Showrunner Ryan Condal has responded to that feedback and offered some level of an explanation to journalists at a virtual press conference. What it ultimately comes down to? Budget, and the use of it spread across multiple seasons.
“One of the challenges of making television at any scale [is] nobody has infinite time and resources. When you’re a showrunner, you’re always in the position of having to balance storytelling and the resources that you have to tell that story.”
Condal says that he wants to give the Battle of the Gullet the “time and space” that it deserves. Though some fans would argue the “time” would have been the entire eight episode season. But here, you can see the results of what may change when you cut down ten episodes of season 1 to eight in season 2, no doubt yet another budget-based movie with episode costs estimated at under or around $20 million an episode.
While Game of Thrones has always been heavy on VFX, House of the Dragon has…a lot of dragons, tons of FX work that is no doubt hugely costly almost each and every episode.
However, with the Battle of the Gullet launching season 3 in two years, it then stands to reason there will be a lengthy break before more action anywhere close to significant. I do wonder if one of the reasons it was pushed is because it might span two weeks instead of one.
While HBO has indeed found success with House of the Dragon it is not a repeat of the sky-high, world-changing Game of Thrones numbers, despite costs being the same or higher, which can be an issue. Not that Game of Thrones did not face its own host of issues with budget, leading to shorter seasons or often skipped battles as the story progressed.
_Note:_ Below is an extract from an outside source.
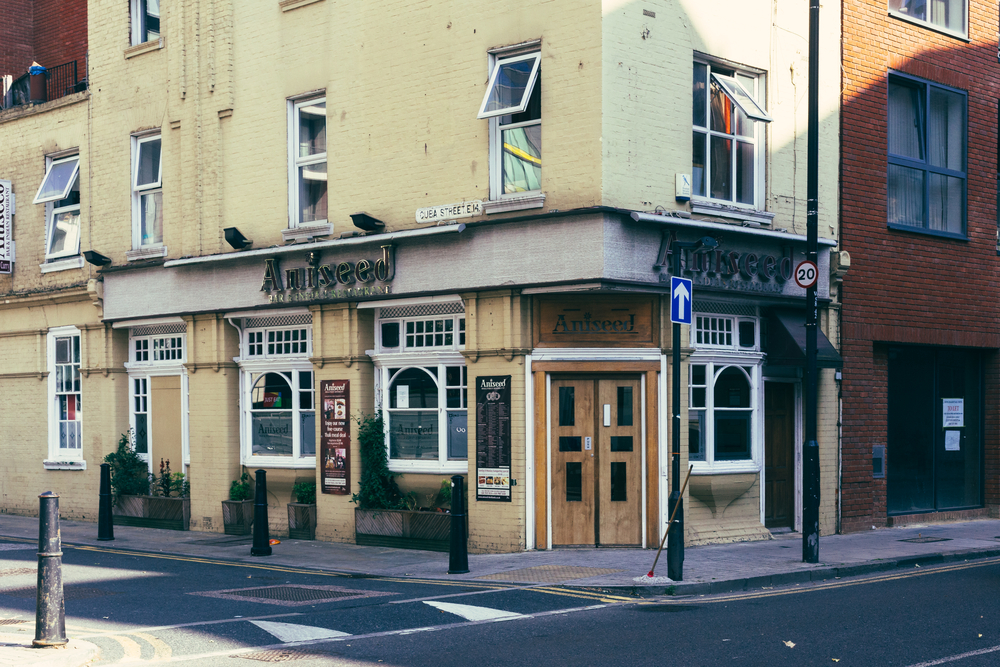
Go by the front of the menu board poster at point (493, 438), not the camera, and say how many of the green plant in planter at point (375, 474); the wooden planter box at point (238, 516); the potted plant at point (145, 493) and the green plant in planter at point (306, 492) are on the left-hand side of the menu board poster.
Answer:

Still, it seems like there was a better way to structure this and at least have some climactic turn in the finale, even if it wasn’t the full battle. There was not that, and as such, a consistently negative reaction to the final across the board, capping off a season where many fans believed not enough happened from start to finish due to languishing plotlines and characters stuck in certain places. We’ll see if that changes for season 3. In two years. Two whole years.